The North American site officially launched on February 26, 2008. FilePlanet began offering Closed Beta account keys for the NA/International Server on February 26, 2008, with MMORPG.com and MMOSITE.com set to offer beta keys on Friday, February 29. Closed Beta ended on April 17, 2008. It was extended from March 24.

The Open Beta phase started on May 15, 2008 and ended as of June 12, 2008. Pre-release started on June 16 for those who had purchased a subscription.

Requiem: Bloodymare was released on June 19, 2008. Requiem: Memento Mori/Alive was released on September 25, 2009. The game's official title has switched from Requiem: Bloodymare to Requiem: Memento Mori (USA) and Requiem: Alive (Korean).

Gravity Interactive (USA) acquired the rights and took over development from the Gravity (Korea) Requiem Development Studio in November 2013. An announcement was posted to the official North American web site on 11/13/2013.

With the first significant update from the new development team at Gravity Interactive the game was given a new season subtitle and was released as: Requiem: Rise of the Reaver which launched on February 20, 2013.
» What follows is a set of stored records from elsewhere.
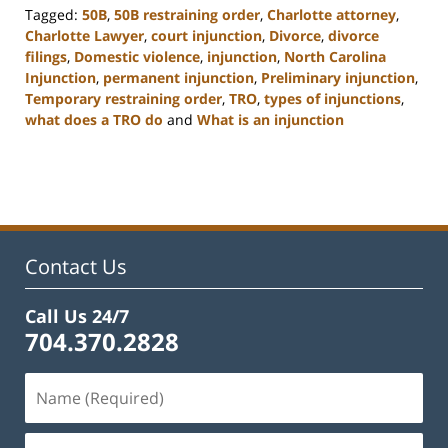
Tagged:
50B
,
50B restraining order
,
Charlotte attorney
,
Charlotte Lawyer
,
court injunction
,
Divorce
,
divorce
filings
,
Domestic violence
,
injunction
,
North Carolina
Injunction
,
permanent injunction
,
Preliminary injunction
,
Temporary restraining order
,
TRO
,
types of injunctions
,
what does a TRO do
and
What is an injunction
Updated:
February
22,
2023
12:55
pm
Contact Us
Call Us 24/7
704.370.2828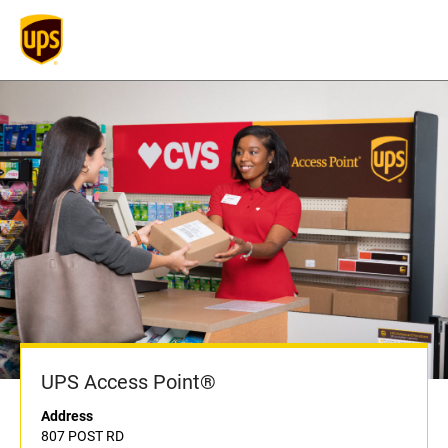
UPS Access Point®
Address
807 POST RD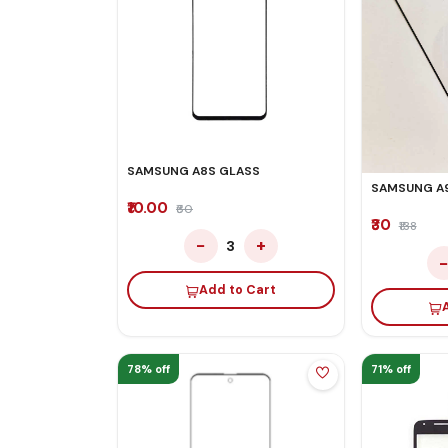
SAMSUNG A8S GLASS
SAMSUNG A
₹10.00
₹60
₹30
₹138
−
+
3
Add to Cart
78% off
71% off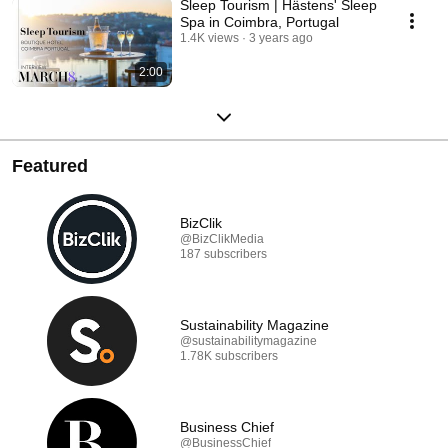
Sleep Tourism | Hästens' Sleep
Spa in Coimbra, Portugal
1.4K views
3 years ago
2:00
Featured
BizClik
@BizClikMedia
187 subscribers
Sustainability Magazine
@sustainabilitymagazine
1.78K subscribers
Business Chief
@BusinessChief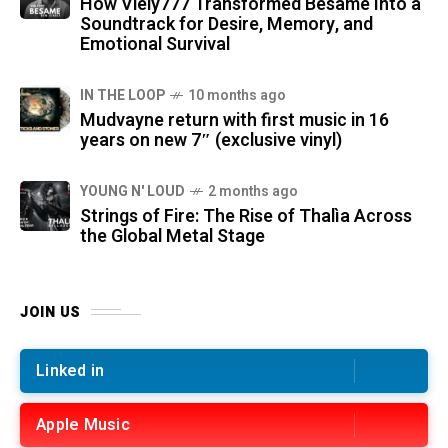
How Viely777 Transformed Bésame Into a
Soundtrack for Desire, Memory, and
Emotional Survival
IN THE LOOP
10 months ago
Mudvayne return with first music in 16
years on new 7″ (exclusive vinyl)
YOUNG N' LOUD
2 months ago
Strings of Fire: The Rise of Thalìa Across
the Global Metal Stage
JOIN US
Linked in
Apple Music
The first significant update from the new development team at Gravity Interactive, titled "Daughters of the Frost Blade", was announced on 2/19/2014 at the official web site.
The "Daughters of the Frost Blade" Update included:
- (1) New Story Quests and a New Daily Quest Hub with numerous New Daily Quests
- (2) New World Boss: Queen of the Frost Blade Clan, Wintriness
- (3) New Accessories aimed at levels 87 and higher
- (4) New Xeons (in game crafting system components)
- (5) New Compounding Recipes (in game crafting system formulas)
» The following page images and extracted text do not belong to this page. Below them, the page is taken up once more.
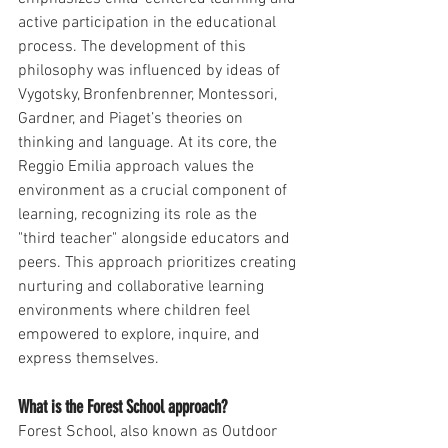
active participation in the educational 
process. The development of this 
philosophy was influenced by ideas of 
Vygotsky, Bronfenbrenner, Montessori, 
Gardner, and Piaget’s theories on 
thinking and language. At its core, the 
Reggio Emilia approach values the 
environment as a crucial component of 
learning, recognizing its role as the 
"third teacher" alongside educators and 
peers. This approach prioritizes creating 
nurturing and collaborative learning 
environments where children feel 
empowered to explore, inquire, and 
express themselves.
What is the Forest School approach?
Forest School, also known as Outdoor 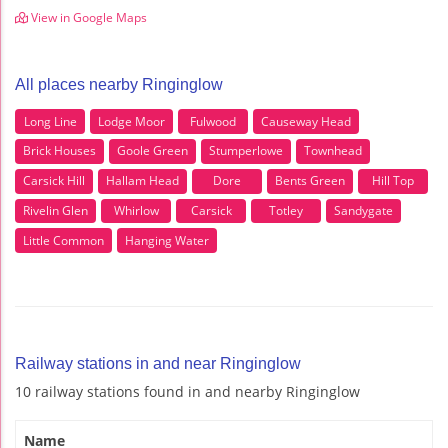
View in Google Maps
All places nearby Ringinglow
Long Line
Lodge Moor
Fulwood
Causeway Head
Brick Houses
Goole Green
Stumperlowe
Townhead
Carsick Hill
Hallam Head
Dore
Bents Green
Hill Top
Rivelin Glen
Whirlow
Carsick
Totley
Sandygate
Little Common
Hanging Water
Railway stations in and near Ringinglow
10 railway stations found in and nearby Ringinglow
Name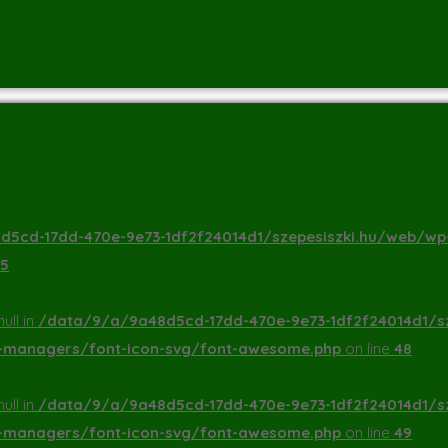
5cd-17dd-470e-9e73-1df2f24014d1/szepesiszki.hu/web/wp
5
ull in
/data/9/a/9a48d5cd-17dd-470e-9e73-1df2f24014d1/s
a-managers/font-icon-svg/font-awesome.php
on line
48
ull in
/data/9/a/9a48d5cd-17dd-470e-9e73-1df2f24014d1/s
a-managers/font-icon-svg/font-awesome.php
on line
49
The following significant update from the new development team at Gravity Interactive, titled "Rage of Voxyon", was announced on 8/18/2014 at the official web site.
The "Rage of Voxyon" Update included:
- (1) New Raid:Voxyon's Lair
- (2) New Raid Boss: Voxyon
- (3) Voxyon's dropable loot includes new Level 90 Armor Sets
- (4) New Quest Hub: Numaren Xenon Outpost includes New Story Quests for Level 70+ and New Daily Quests for Level 70+
- (5) New Enchantment Xeons and New Compounding Recipes for Enchantment Xeons (for in game crafting system formulas)
- (6) Upgraded Mercenaries (summoned NPC ally system) with Temperion Models now vastly stronger and some will have gained new abilities
- (7) Field Boss Wintriness now has a chance to drop Frozen Compression Tokens (for in game crafting system formulas)
- (8) Various Bug Fixes for content released since the "Daughters of the Frost Blade" update

==Reception==

Requiem: Bloodymare received a 3 out of 5 from X-Play, 70% from GamesRadar, and 3 out of 5 from MMOHuts.